La journée de touristes passée dans Bristol a été juste super. Avec une météo clémente. On a beaucoup aimé être surpris par le street art ! Partout. Dès notre arrivée, nous étions tombés nez à nez avec un Jésus qui  fait du hip hop devant un feu rouge. Je ne sais pas quel est le message derrière. Le samedi matin, avec les Stonham en guides, nous nous sommes garés près d’un Banksy célèbre … « La jeune fille à la perle » moi qui est tant aimé le livre de Tracy Chevalier, l’adaptation en film et surtout comme j’aime le peintre hollandais. J’ai été scotchée devant la taille de cette peinture … Bansky ? Vous ne connaissez pas ? Moi non plus je ne savais pas qui c’était 24h plus tôt. En gros, c’est LA star de Bristol en matière de peinture sur les murs à message … on peut même faire un tour de la ville sur le thème « Banksy ». Ce sera pour une prochaine fois. Pour les intéressés c’est par  !

Superbe ballade sur les docks que je redécouvrais 15 ans plus tard.

 

 On n’a pas fait l’impasse sur les incontournables : le Pont Suspendu de loin puis de près (de très près), le Great Britain (bâteau hyper célèbre)… Tous deux conçus par Brunel … Ingénieur local du 19ème siècle.

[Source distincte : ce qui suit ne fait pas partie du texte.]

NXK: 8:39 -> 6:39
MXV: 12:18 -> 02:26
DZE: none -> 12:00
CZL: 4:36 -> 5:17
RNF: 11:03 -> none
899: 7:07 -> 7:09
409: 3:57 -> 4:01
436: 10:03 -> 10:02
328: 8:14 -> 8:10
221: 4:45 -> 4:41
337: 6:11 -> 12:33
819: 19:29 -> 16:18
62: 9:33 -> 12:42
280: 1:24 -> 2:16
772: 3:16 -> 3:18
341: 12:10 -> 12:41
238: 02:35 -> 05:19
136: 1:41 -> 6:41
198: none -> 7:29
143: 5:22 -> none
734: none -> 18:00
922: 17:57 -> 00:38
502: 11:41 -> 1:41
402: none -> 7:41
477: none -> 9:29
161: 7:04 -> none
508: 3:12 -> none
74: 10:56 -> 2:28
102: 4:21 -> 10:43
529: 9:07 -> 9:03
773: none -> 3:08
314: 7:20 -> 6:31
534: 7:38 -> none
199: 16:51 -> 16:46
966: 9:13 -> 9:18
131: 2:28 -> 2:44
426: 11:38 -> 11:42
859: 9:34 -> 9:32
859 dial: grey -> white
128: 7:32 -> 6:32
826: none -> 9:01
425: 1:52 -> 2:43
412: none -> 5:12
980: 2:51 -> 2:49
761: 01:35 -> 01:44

Passage par Millenium Square … Bristol se donne des petits airs de Cloud Gate à Chicago.

Rigolo pour des photos et quand il fait chaud.

 

Voyage dans le temps … retour en arrière pour découvrir LE bateau de plus près mais trop cher pour le visiter ou monter dessus. Du coup, on est monté sur un plus petit. LA joie des grands : monter sur un bateau de pirates !

 

  

 

 

Fin de journée sur LE pont… Je n’en menais pas large avec tout ce vide dessus, dessous, autour. Et tout ce vide : flippant pour une fille qui a la vertige. Partout le numéro de tel des Samaritains (association pour aider les personnes avec des envies de suicide), ça ne rassure pas trop. On fait la photo, on sourit et on repart car le ciel se voile.

 

A bientôt Bristol.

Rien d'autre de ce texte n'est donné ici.